# Your goal
Reproduce every line of the listing below without changing anything.

# Extracted data
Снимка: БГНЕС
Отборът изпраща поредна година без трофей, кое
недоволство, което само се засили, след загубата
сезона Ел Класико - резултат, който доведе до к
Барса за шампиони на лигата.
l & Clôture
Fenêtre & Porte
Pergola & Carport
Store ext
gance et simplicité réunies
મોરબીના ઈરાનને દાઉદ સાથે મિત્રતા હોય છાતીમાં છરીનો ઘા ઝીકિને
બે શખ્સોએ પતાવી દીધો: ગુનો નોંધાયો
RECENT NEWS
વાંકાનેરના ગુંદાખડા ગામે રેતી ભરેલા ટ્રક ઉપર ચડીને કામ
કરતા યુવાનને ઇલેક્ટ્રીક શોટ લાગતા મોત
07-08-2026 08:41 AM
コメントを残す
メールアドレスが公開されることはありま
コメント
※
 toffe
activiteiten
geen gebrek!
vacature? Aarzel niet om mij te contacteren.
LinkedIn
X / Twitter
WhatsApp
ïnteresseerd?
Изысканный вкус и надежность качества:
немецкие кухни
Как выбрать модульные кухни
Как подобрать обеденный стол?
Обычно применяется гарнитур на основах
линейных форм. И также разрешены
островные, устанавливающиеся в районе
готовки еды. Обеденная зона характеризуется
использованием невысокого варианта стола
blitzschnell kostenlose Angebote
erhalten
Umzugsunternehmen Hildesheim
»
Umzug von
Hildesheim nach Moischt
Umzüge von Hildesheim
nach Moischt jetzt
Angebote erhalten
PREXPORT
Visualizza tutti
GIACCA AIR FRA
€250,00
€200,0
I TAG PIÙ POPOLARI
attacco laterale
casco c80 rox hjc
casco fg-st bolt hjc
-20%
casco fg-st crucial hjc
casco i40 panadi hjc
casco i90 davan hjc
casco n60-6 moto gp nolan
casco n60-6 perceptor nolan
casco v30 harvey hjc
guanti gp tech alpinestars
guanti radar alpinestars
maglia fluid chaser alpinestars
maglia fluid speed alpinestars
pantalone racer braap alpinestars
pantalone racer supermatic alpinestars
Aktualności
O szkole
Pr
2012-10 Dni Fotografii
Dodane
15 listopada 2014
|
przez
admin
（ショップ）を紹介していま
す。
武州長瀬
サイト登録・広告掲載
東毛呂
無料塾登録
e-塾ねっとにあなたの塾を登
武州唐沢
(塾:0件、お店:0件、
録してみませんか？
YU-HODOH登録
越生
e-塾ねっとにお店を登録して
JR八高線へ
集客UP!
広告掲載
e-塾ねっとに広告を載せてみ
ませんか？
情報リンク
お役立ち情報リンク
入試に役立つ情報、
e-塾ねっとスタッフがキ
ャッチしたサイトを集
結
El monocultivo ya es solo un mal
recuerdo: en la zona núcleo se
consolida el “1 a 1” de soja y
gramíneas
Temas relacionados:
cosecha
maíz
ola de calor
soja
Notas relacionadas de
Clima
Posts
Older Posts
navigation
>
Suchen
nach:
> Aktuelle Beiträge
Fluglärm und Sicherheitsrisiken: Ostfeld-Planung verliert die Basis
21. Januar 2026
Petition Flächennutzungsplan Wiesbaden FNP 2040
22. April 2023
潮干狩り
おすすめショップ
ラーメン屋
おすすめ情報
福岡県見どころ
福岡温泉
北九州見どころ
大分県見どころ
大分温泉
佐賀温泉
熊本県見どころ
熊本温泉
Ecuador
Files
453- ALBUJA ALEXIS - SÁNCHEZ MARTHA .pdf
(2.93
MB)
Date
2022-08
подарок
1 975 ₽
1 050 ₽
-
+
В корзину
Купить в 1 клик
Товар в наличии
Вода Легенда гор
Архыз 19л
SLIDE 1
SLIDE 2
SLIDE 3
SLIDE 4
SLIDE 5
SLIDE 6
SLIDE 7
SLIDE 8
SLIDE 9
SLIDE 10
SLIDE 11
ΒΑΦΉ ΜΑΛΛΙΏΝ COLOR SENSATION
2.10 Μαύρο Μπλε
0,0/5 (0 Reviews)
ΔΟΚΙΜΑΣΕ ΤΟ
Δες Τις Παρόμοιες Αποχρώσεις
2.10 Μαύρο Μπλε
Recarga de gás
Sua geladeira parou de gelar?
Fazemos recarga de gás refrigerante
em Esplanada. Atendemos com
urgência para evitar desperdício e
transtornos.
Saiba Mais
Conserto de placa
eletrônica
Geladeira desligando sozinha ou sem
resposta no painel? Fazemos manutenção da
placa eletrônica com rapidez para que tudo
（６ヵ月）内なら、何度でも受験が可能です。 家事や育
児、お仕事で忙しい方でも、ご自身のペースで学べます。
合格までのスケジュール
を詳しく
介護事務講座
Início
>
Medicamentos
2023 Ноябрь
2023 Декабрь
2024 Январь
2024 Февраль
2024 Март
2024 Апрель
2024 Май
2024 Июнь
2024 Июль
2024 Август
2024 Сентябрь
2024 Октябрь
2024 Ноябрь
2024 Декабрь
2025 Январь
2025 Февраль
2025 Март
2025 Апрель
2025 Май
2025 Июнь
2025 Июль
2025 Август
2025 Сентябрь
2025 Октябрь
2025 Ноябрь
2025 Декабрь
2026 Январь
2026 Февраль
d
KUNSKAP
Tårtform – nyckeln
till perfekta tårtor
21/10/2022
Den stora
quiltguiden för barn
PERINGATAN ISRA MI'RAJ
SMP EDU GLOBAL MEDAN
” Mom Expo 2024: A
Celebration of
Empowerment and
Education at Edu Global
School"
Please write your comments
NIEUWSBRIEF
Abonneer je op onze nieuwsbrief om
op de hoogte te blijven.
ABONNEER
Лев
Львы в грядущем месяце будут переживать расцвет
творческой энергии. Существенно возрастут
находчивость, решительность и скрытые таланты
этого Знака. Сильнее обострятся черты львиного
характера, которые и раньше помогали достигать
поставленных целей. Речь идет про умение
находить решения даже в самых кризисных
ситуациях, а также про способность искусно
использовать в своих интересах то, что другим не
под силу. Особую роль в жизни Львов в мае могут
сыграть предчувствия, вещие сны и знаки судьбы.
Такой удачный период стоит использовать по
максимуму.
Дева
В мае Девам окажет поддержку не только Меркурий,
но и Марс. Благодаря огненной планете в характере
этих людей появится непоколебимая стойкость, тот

# Response to this exercise
Снимка: БГНЕС
Отборът изпраща поредна година без трофей, кое
недоволство, което само се засили, след загубата
сезона Ел Класико - резултат, който доведе до к
Барса за шампиони на лигата.
l & Clôture
Fenêtre & Porte
Pergola & Carport
Store ext
gance et simplicité réunies
મોરબીના ઈરાનને દાઉદ સાથે મિત્રતા હોય છાતીમાં છરીનો ઘા ઝીકિને
બે શખ્સોએ પતાવી દીધો: ગુનો નોંધાયો
RECENT NEWS
વાંકાનેરના ગુંદાખડા ગામે રેતી ભરેલા ટ્રક ઉપર ચડીને કામ
કરતા યુવાનને ઇલેક્ટ્રીક શોટ લાગતા મોત
07-08-2026 08:41 AM
コメントを残す
メールアドレスが公開されることはありま
コメント
※
 toffe
activiteiten
geen gebrek!
vacature? Aarzel niet om mij te contacteren.
LinkedIn
X / Twitter
WhatsApp
ïnteresseerd?
Изысканный вкус и надежность качества:
немецкие кухни
Как выбрать модульные кухни
Как подобрать обеденный стол?
Обычно применяется гарнитур на основах
линейных форм. И также разрешены
островные, устанавливающиеся в районе
готовки еды. Обеденная зона характеризуется
использованием невысокого варианта стола
blitzschnell kostenlose Angebote
erhalten
Umzugsunternehmen Hildesheim
»
Umzug von
Hildesheim nach Moischt
Umzüge von Hildesheim
nach Moischt jetzt
Angebote erhalten
PREXPORT
Visualizza tutti
GIACCA AIR FRA
€250,00
€200,0
I TAG PIÙ POPOLARI
attacco laterale
casco c80 rox hjc
casco fg-st bolt hjc
-20%
casco fg-st crucial hjc
casco i40 panadi hjc
casco i90 davan hjc
casco n60-6 moto gp nolan
casco n60-6 perceptor nolan
casco v30 harvey hjc
guanti gp tech alpinestars
guanti radar alpinestars
maglia fluid chaser alpinestars
maglia fluid speed alpinestars
pantalone racer braap alpinestars
pantalone racer supermatic alpinestars
Aktualności
O szkole
Pr
2012-10 Dni Fotografii
Dodane
15 listopada 2014
|
przez
admin
（ショップ）を紹介していま
す。
武州長瀬
サイト登録・広告掲載
東毛呂
無料塾登録
e-塾ねっとにあなたの塾を登
武州唐沢
(塾:0件、お店:0件、
録してみませんか？
YU-HODOH登録
越生
e-塾ねっとにお店を登録して
JR八高線へ
集客UP!
広告掲載
e-塾ねっとに広告を載せてみ
ませんか？
情報リンク
お役立ち情報リンク
入試に役立つ情報、
e-塾ねっとスタッフがキ
ャッチしたサイトを集
結
El monocultivo ya es solo un mal
recuerdo: en la zona núcleo se
consolida el “1 a 1” de soja y
gramíneas
Temas relacionados:
cosecha
maíz
ola de calor
soja
Notas relacionadas de
Clima
Posts
Older Posts
navigation
>
Suchen
nach:
> Aktuelle Beiträge
Fluglärm und Sicherheitsrisiken: Ostfeld-Planung verliert die Basis
21. Januar 2026
Petition Flächennutzungsplan Wiesbaden FNP 2040
22. April 2023
潮干狩り
おすすめショップ
ラーメン屋
おすすめ情報
福岡県見どころ
福岡温泉
北九州見どころ
大分県見どころ
大分温泉
佐賀温泉
熊本県見どころ
熊本温泉
Ecuador
Files
453- ALBUJA ALEXIS - SÁNCHEZ MARTHA .pdf
(2.93
MB)
Date
2022-08
подарок
1 975 ₽
1 050 ₽
-
+
В корзину
Купить в 1 клик
Товар в наличии
Вода Легенда гор
Архыз 19л
SLIDE 1
SLIDE 2
SLIDE 3
SLIDE 4
SLIDE 5
SLIDE 6
SLIDE 7
SLIDE 8
SLIDE 9
SLIDE 10
SLIDE 11
ΒΑΦΉ ΜΑΛΛΙΏΝ COLOR SENSATION
2.10 Μαύρο Μπλε
0,0/5 (0 Reviews)
ΔΟΚΙΜΑΣΕ ΤΟ
Δες Τις Παρόμοιες Αποχρώσεις
2.10 Μαύρο Μπλε
Recarga de gás
Sua geladeira parou de gelar?
Fazemos recarga de gás refrigerante
em Esplanada. Atendemos com
urgência para evitar desperdício e
transtornos.
Saiba Mais
Conserto de placa
eletrônica
Geladeira desligando sozinha ou sem
resposta no painel? Fazemos manutenção da
placa eletrônica com rapidez para que tudo
（６ヵ月）内なら、何度でも受験が可能です。 家事や育
児、お仕事で忙しい方でも、ご自身のペースで学べます。
合格までのスケジュール
を詳しく
介護事務講座
Início
>
Medicamentos
2023 Ноябрь
2023 Декабрь
2024 Январь
2024 Февраль
2024 Март
2024 Апрель
2024 Май
2024 Июнь
2024 Июль
2024 Август
2024 Сентябрь
2024 Октябрь
2024 Ноябрь
2024 Декабрь
2025 Январь
2025 Февраль
2025 Март
2025 Апрель
2025 Май
2025 Июнь
2025 Июль
2025 Август
2025 Сентябрь
2025 Октябрь
2025 Ноябрь
2025 Декабрь
2026 Январь
2026 Февраль
d
KUNSKAP
Tårtform – nyckeln
till perfekta tårtor
21/10/2022
Den stora
quiltguiden för barn
PERINGATAN ISRA MI'RAJ
SMP EDU GLOBAL MEDAN
” Mom Expo 2024: A
Celebration of
Empowerment and
Education at Edu Global
School"
Please write your comments
NIEUWSBRIEF
Abonneer je op onze nieuwsbrief om
op de hoogte te blijven.
ABONNEER
Лев
Львы в грядущем месяце будут переживать расцвет
творческой энергии. Существенно возрастут
находчивость, решительность и скрытые таланты
этого Знака. Сильнее обострятся черты львиного
характера, которые и раньше помогали достигать
поставленных целей. Речь идет про умение
находить решения даже в самых кризисных
ситуациях, а также про способность искусно
использовать в своих интересах то, что другим не
под силу. Особую роль в жизни Львов в мае могут
сыграть предчувствия, вещие сны и знаки судьбы.
Такой удачный период стоит использовать по
максимуму.
Дева
В мае Девам окажет поддержку не только Меркурий,
но и Марс. Благодаря огненной планете в характере
этих людей появится непоколебимая стойкость, тот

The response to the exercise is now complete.